As the women were being treated, authorities sought to find Castro. Knight had given police a picture of him from off the refrigerator and officers began searching for the blue Mazda Miata convertible he was believed to be driving.
As news of the women’s escape and subsequent rescue rippled through the neighborhood, Espada and other officers worked to secure the scene.
“It was controlled chaos,” he said. “We put yellow tape up. We pretty much blocked [off] the whole street of Seymour. … [Residents] were emotional, crying. This was happy cries because these girls were found. They were alive.”
“For 10 years, to just want to find them, and to go there and to see them standing there,” said the FBI’s Kolonick. “I mean it really was a miracle.”
Nancy Ruiz, DeJesus’ mother, was three blocks from the scene when she saw one of the FBI agents involved in her daughter’s missing-person case.
“I ran to him and I just asked him, ‘Just tell me if it’s her,'” she said. “And he told me, ‘Yes.'”
Andrew Burke, the FBI agent who confirmed to Ruiz that DeJesus had been found, said that he and Ruiz hugged and cried together.
“Being able to tell her, ‘Yes,’ that I saw her — that was one of those moments that I say was unforgettable and the best moment of my career,” Burke said.
Police found Castro in his Miata, pulled the car over, and arrested him. Johnson said she was the one to tell the three women that Castro had been arrested.
“They were all very like, ‘oh, thank God,'” she said. “You could see the relief in their eyes.”
The women were taken to the hospital to be treated and reunited with family.
“It was like a dream. I needed somebody to wake me up,” said Felix DeJesus, Gina DeJesus’ father, of the moment he finally saw his daughter after nine years.
“I’m hugging everybody,” recalled Gina DeJesus. “Then, the first thing I pulled out was this flyer and I showed my mom.”
It was a missing flyer of her that Castro had taken from Ruiz years earlier when she was searching for Gina DeJesus, which he had then handed over to her daughter. Gina DeJesus had held onto it and had routinely smelled it because it reminded her of her mother.

Required action 1 —
Reproduce the account of the women's rescue word for word, starting at "As news of the" and ending at "daughter’s missing-person case.".
Required action 2 —
Carry the account of the women's rescue forward from its final sentence.
The rows come from a separate source.

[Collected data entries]

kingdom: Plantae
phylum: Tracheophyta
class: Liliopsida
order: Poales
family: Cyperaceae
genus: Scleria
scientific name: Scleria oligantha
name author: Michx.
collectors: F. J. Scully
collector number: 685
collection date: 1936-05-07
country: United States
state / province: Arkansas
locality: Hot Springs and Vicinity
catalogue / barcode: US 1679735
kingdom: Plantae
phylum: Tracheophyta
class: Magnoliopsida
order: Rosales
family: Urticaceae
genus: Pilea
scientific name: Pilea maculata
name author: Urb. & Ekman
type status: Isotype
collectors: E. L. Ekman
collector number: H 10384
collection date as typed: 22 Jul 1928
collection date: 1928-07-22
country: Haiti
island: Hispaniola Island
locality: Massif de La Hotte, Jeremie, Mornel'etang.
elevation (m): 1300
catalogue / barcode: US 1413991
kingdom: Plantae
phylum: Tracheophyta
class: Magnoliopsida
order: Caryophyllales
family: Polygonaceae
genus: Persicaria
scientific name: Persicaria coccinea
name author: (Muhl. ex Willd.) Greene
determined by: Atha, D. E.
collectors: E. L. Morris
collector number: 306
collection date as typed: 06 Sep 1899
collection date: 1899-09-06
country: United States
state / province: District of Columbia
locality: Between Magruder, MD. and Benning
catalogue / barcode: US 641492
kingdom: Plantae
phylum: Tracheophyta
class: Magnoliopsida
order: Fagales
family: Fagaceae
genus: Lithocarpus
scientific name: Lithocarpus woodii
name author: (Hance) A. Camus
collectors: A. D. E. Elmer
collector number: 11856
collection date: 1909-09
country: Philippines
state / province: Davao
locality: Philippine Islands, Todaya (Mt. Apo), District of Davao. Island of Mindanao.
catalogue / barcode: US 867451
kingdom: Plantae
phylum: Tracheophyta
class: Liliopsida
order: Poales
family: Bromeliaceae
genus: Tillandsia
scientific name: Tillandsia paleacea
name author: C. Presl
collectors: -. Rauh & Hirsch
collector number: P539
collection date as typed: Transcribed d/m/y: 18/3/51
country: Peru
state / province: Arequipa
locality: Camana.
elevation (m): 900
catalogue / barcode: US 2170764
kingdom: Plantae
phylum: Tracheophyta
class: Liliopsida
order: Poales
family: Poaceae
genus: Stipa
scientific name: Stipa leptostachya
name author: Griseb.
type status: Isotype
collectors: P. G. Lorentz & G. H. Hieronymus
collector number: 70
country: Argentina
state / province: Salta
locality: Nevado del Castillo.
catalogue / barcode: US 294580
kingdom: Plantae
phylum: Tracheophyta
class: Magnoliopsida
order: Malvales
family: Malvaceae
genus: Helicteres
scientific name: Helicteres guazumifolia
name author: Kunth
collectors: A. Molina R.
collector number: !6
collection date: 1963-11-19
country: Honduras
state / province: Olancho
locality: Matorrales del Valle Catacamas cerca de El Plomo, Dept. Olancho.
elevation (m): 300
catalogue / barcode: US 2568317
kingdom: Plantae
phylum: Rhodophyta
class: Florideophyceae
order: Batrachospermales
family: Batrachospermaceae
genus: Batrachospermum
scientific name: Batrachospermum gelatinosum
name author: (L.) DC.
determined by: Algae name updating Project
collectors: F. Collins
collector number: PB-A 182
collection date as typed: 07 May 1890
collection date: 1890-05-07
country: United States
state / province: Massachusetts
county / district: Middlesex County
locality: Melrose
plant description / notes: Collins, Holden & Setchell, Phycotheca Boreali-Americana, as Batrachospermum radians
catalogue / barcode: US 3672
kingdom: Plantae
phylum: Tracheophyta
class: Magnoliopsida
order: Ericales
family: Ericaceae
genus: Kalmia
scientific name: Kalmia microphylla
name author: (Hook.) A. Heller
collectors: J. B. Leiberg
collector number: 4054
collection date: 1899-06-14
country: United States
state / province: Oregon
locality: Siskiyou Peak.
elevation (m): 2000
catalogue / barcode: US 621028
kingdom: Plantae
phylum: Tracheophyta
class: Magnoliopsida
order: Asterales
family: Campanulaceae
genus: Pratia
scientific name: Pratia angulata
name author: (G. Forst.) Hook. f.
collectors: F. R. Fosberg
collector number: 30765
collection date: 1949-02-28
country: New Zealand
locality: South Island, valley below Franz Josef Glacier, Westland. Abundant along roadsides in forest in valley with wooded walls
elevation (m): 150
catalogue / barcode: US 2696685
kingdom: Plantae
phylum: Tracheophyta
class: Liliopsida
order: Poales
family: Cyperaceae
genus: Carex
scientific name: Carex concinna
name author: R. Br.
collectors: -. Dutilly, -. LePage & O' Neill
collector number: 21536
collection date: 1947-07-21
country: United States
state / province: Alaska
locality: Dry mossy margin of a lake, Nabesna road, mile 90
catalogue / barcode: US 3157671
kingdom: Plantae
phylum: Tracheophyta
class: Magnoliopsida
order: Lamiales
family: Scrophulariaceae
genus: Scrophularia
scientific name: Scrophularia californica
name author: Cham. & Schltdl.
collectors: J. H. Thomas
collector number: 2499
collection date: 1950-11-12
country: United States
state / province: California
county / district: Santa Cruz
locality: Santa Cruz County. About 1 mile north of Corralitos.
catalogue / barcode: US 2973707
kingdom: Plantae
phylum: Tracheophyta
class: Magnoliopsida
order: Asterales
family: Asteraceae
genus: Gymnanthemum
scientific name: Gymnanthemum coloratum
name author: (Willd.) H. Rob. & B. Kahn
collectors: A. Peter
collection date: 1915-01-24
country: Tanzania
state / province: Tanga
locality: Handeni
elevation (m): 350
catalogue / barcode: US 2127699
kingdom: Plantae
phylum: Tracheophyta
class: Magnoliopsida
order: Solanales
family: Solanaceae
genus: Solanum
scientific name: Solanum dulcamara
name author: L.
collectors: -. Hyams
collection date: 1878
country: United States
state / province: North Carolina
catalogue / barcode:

Result 1 —
As news of the women’s escape and subsequent rescue rippled through the neighborhood, Espada and other officers worked to secure the scene.
“It was controlled chaos,” he said. “We put yellow tape up. We pretty much blocked [off] the whole street of Seymour. … [Residents] were emotional, crying. This was happy cries because these girls were found. They were alive.”
“For 10 years, to just want to find them, and to go there and to see them standing there,” said the FBI’s Kolonick. “I mean it really was a miracle.”
Nancy Ruiz, DeJesus’ mother, was three blocks from the scene when she saw one of the FBI agents involved in her daughter’s missing-person case.

Result 2 —
“I remember Amanda Berry and her sister,” said emergency room nurse Betsy Martinez. “They hugged each other so, so, so tight.”
“She was just really skinny and had short hair,” said Beth Serrano, Berry’s sister. “But she was still beautiful. She had the biggest smile that she always had.”
Berry said Jocelyn, who’d only lived in captivity, hugged her family members “like she knew them forever.”
“Jocelyn was full of life. She was running back and forth. She’s telling me jokes. ‘Why the chicken crossed the road?’ I said, ‘I don’t know.’ She goes, ‘So it gets to the other side.’ And she starts cracking up,” Martinez said.
Knight was in the worst medical condition of the three women and needed special medical care. Doctors gave her just days to live. Knight said it was difficult to get that news but she didn’t let it get her down.
“I really didn’t. I was singing. I was dancing. I was trying to make the best of the life that I had left,” she said. “They put me on 14 different medications before I was actually better.”
She told me her name was Georgina DeJesus and then I told her, ‘We’ve been looking for you for a long time.’
Less than three months after his arrest, Castro pleaded guilty to 937 criminal counts of rape, kidnapping, aggravated murder and other charges, and was sentenced to life in prison without parole, plus a thousand years.
He spent one month and one day in prison before killing himself, according to authorities. By then, the house on Seymour Avenue had already been demolished and the land was cultivated into a garden.
Espada, who has since retired from the police force, said he’d seen the three women since that May 2013 rescue.
“It’s a beautiful thing. It’s like I always say, ‘I couldn’t even imagine what they went through,'” he said. “That just tells you the strength that they had to be able to survive all those years, going through all that trauma. And then, you run into them somewhere, at a party or whatever, and they’re living life, loving life like nothing had never happened.”
“They’re my heroes,” he added. “They’re the true heroes here, and I love all of them. They’re always are going to be a part of me. A part of my life, forever. I mean, we’re connected.”